• Dataset records:
——————
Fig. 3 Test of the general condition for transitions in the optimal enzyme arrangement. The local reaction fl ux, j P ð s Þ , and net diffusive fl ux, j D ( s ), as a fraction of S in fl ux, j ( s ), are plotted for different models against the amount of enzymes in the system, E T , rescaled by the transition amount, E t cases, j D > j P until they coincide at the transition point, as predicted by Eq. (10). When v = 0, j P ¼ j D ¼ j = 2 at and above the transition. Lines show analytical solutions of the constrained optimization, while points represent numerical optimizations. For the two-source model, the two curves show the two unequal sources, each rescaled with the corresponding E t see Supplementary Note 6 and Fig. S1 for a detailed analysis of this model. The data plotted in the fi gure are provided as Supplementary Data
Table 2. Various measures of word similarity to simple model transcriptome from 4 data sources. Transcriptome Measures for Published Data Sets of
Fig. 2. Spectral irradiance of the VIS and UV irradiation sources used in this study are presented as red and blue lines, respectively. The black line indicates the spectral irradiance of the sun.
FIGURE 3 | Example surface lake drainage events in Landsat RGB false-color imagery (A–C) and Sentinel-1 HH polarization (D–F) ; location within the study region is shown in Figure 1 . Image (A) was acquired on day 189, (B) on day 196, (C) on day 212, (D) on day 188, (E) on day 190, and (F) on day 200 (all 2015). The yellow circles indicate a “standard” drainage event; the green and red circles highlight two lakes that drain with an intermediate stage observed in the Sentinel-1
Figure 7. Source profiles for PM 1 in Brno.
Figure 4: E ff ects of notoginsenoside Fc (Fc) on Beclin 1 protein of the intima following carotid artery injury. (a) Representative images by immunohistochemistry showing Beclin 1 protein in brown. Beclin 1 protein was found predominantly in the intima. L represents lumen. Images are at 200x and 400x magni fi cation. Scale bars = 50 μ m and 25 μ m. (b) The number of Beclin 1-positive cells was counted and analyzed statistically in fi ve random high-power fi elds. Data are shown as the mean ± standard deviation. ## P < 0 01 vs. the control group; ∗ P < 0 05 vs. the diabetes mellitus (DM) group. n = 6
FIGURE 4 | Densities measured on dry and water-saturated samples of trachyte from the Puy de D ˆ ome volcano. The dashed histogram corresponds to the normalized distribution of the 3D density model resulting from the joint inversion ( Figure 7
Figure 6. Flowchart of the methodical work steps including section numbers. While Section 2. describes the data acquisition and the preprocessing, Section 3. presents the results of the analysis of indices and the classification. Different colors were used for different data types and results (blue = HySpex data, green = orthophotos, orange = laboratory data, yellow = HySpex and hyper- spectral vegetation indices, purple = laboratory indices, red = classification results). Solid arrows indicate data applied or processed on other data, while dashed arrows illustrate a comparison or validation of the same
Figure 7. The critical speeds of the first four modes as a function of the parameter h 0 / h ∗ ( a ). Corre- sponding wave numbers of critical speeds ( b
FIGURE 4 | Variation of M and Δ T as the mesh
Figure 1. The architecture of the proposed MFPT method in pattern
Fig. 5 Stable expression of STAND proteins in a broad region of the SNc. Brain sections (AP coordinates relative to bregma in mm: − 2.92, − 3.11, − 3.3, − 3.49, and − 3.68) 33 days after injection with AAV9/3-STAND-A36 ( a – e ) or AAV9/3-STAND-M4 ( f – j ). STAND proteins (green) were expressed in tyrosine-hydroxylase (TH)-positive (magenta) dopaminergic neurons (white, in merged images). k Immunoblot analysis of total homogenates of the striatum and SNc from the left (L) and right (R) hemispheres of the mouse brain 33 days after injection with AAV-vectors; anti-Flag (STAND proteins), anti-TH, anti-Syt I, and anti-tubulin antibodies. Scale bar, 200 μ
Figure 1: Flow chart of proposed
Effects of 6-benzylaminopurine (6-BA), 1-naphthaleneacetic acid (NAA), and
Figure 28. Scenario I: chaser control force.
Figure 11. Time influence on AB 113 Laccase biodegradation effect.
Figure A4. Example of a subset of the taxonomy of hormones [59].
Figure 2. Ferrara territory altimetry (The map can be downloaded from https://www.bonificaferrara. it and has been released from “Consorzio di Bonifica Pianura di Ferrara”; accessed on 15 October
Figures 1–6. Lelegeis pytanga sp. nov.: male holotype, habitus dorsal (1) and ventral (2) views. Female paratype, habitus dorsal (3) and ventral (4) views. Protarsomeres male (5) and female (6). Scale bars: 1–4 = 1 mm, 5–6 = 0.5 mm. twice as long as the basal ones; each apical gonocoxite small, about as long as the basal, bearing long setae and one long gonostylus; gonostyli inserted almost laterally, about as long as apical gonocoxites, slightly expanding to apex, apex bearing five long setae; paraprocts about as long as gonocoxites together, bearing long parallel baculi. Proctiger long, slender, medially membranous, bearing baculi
——————
• Exercise objective:
Show each line of the material holding "spectral".

• Task answer:
Fig. 2. Spectral irradiance of the VIS and UV irradiation sources used in this study are presented as red and blue lines, respectively. The black line indicates the spectral irradiance of the sun.
Figure 6. Flowchart of the methodical work steps including section numbers. While Section 2. describes the data acquisition and the preprocessing, Section 3. presents the results of the analysis of indices and the classification. Different colors were used for different data types and results (blue = HySpex data, green = orthophotos, orange = laboratory data, yellow = HySpex and hyper- spectral vegetation indices, purple = laboratory indices, red = classification results). Solid arrows indicate data applied or processed on other data, while dashed arrows illustrate a comparison or validation of the same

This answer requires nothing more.